Saat itu, sedang tidak ada petugas yang berjaga di sana. Setelah puas mengamati para penyu, Merin dan aku berjalan ke dermaga. Kami hendak menyeberang dengan perahu. Menuju Pantai Monyet. Tawar-menawar terjadi. Kami mendapatkan harga 40 RM untuk ke Pantai Monyet. Dan, tambahan 40 RM lagi untuk diantarkan kembali ke pintu masuk taman nasional.

Meski memiliki hamparan pasir putih, pantai ini terbilang sepi. Warung-warung penjaja makanan tidak buka. Dan, pengunjung pun hanya segelintir orang. Aku pun tidak tahu kenapa. Yang kulihat, beberapa sudah diantarkan menyeberang. Entah menuju pintu keluar atau Pantai Kerachut.

Sementara menunggu Merin menunaikan solat, aku bermain ayunan. Yang tergantung di pinggir pantai. Membenamkan kaki di pasir dan mendengarkan deburan ombak. Berkejar-kejaran di bibir pantai.

Usai solat, Merin kembali. Selang lima belas menit, kami memutuskan untuk pulang.

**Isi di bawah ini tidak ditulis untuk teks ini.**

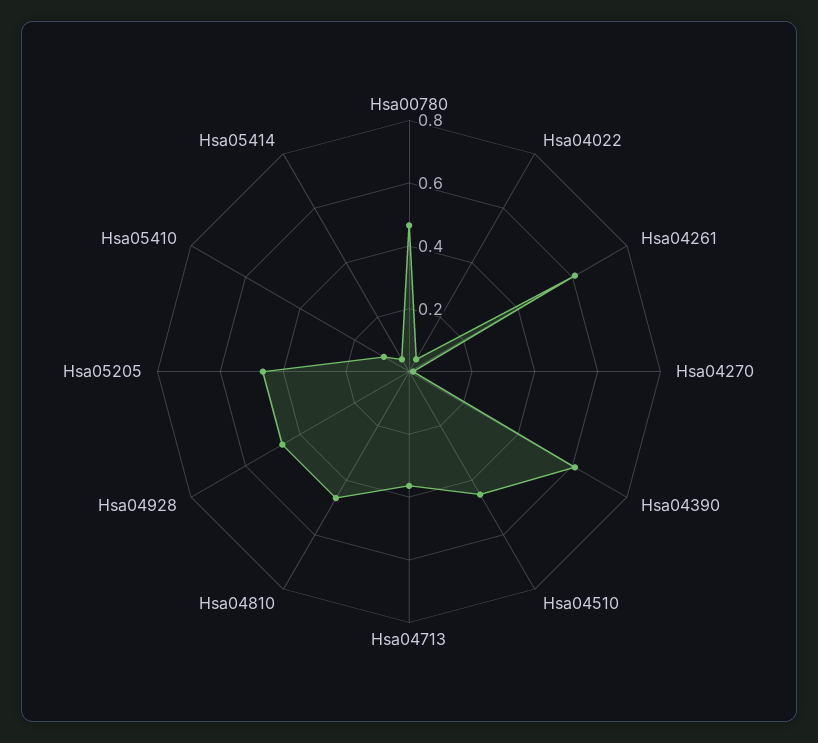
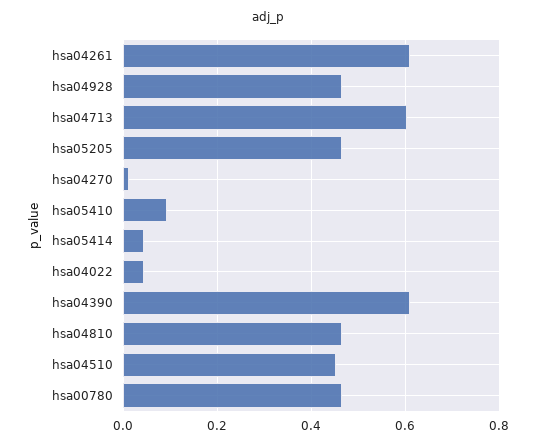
  {
    "Hsa00780": 0.46,
    "Hsa04022": 0.04,
    "Hsa04261": 0.6,
    "Hsa04270": 0.02,
    "Hsa04390": 0.6,
    "Hsa04510": 0.46,
-   "Hsa04713": 0.35,
+   "Hsa04713": 0.6,
    "Hsa04810": 0.46,
    "Hsa04928": 0.46,
    "Hsa05205": 0.46,
    "Hsa05410": 0.1,
    "Hsa05414": 0.04
  }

Tanpa sengaja, kami bertemu kembali dengan rombongan kakek di pusat informasi. Mereka menawarkan makan siang bersama. Karena belum memiliki rencana lagi hari itu, kami pun mengiyakan. Seru sekali mendengarkan pengalaman mereka. Serta, cerita-cerita unik mengenai Penang.